Exercise directions
Reproduce the part of the passage on science fiction that opens with "Well, I’m not" and closes with "the same year.", changing "a wonderfully fun project" to "a truly rewarding project".

Page text
Let’s pretend I want to write the most brilliant science fiction novel for the year 2011.  This is a much smaller ambition than understanding evolution, but still quite complex, so let’s also pretend that lazy-ass me is willing to to do some major research.  I could start with the year 1818, for when Mary Shelley created Frankenstein, and try to make a list of all the great breakthrough science fictional ideas that were put forth since then.  After doing this research I’d have a good genealogy of the science fictional tree of knowledge and whatever branch I followed to place my novel, I should be in good shape for imagining the next bud.

Well, I’m not going to actually do that, I don’t have the time, but it would be a wonderfully fun project.  Instead, I’m going to test the idea out on 1951, the year I was born, and build a list of science fiction books that were published in 1951 that I consider major, and are still remembered today, and add to that list any major story that appeared in a SF magazine in 1951 that’s I’ve read or can research, and finally ice the cake with important science fiction movies from the same year.

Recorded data
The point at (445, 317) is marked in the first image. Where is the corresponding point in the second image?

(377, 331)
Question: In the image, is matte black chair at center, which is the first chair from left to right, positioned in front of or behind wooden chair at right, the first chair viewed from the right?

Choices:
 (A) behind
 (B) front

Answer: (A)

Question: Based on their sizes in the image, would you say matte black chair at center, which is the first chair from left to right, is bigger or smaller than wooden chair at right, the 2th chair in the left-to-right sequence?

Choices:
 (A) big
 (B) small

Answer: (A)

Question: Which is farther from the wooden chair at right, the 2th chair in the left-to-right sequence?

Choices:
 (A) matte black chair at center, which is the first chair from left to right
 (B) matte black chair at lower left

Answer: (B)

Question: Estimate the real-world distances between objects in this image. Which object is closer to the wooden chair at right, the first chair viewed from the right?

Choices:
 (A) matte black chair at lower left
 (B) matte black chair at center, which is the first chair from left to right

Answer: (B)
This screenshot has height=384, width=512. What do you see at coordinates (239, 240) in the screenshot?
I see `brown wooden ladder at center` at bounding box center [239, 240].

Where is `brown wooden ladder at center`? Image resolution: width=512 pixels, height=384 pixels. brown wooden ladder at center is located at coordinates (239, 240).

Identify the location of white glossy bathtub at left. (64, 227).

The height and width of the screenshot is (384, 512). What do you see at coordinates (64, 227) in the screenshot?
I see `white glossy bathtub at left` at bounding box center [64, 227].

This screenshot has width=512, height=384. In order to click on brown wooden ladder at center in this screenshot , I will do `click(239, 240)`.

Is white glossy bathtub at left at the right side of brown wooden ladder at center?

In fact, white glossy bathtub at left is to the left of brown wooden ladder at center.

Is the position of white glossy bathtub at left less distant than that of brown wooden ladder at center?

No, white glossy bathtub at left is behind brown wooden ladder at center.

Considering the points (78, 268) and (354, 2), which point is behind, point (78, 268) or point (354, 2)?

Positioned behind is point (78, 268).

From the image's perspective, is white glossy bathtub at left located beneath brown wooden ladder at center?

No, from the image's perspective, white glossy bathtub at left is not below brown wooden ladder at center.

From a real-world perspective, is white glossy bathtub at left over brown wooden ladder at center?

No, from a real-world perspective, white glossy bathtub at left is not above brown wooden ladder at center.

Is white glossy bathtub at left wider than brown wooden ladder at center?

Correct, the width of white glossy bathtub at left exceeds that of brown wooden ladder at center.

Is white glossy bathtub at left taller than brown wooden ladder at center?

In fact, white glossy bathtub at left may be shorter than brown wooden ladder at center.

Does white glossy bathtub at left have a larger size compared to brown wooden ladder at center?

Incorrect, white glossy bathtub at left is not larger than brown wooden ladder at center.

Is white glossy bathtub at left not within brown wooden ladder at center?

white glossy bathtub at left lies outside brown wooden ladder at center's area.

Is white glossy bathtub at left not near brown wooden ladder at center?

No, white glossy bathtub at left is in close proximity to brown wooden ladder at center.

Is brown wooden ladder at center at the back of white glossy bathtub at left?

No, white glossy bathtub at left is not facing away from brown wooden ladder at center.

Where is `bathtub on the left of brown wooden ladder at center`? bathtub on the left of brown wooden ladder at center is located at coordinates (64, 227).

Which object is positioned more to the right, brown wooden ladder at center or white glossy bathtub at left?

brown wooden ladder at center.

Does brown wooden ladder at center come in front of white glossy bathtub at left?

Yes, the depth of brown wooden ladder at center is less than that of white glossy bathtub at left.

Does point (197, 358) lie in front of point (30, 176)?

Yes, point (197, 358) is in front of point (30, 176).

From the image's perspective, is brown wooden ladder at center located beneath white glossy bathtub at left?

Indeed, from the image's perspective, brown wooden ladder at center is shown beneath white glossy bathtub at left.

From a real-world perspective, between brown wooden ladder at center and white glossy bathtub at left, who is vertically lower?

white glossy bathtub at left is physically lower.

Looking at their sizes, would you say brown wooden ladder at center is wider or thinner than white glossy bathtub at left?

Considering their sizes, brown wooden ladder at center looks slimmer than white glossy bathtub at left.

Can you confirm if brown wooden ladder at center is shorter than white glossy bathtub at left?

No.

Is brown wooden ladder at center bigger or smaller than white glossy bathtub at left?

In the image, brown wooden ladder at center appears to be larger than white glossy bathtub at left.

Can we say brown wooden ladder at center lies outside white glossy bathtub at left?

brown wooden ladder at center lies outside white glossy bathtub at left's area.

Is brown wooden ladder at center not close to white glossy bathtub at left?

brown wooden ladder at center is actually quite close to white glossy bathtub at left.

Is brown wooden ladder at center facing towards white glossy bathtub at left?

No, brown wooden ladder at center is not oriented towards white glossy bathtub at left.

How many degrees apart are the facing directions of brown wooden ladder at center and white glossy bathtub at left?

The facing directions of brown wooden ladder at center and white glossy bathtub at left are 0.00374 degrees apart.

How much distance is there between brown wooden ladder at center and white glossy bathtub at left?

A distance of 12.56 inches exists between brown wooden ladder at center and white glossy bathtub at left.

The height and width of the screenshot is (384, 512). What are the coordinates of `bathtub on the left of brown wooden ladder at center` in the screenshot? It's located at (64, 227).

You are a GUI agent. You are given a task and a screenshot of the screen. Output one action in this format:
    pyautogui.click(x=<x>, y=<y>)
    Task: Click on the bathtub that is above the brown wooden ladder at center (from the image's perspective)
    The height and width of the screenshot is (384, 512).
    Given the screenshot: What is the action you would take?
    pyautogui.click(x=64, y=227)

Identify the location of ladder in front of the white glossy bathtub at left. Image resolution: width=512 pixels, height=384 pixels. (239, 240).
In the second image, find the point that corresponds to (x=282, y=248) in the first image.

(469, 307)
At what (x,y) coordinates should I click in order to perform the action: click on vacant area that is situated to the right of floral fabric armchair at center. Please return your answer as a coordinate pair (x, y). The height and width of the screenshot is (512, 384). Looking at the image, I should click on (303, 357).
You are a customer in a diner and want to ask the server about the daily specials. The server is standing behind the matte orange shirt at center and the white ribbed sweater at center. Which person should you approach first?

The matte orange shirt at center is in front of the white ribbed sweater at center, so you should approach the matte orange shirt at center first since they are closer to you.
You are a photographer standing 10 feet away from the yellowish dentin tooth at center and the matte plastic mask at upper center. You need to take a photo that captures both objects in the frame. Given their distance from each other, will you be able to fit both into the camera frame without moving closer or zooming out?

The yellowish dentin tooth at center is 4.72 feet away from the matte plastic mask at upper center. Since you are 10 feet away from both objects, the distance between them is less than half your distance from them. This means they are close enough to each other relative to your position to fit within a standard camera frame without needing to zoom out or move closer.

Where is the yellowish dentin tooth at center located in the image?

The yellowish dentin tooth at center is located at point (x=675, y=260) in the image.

Response to this task
Well, I’m not going to actually do that, I don’t have the time, but it would be a truly rewarding project.  Instead, I’m going to test the idea out on 1951, the year I was born, and build a list of science fiction books that were published in 1951 that I consider major, and are still remembered today, and add to that list any major story that appeared in a SF magazine in 1951 that’s I’ve read or can research, and finally ice the cake with important science fiction movies from the same year.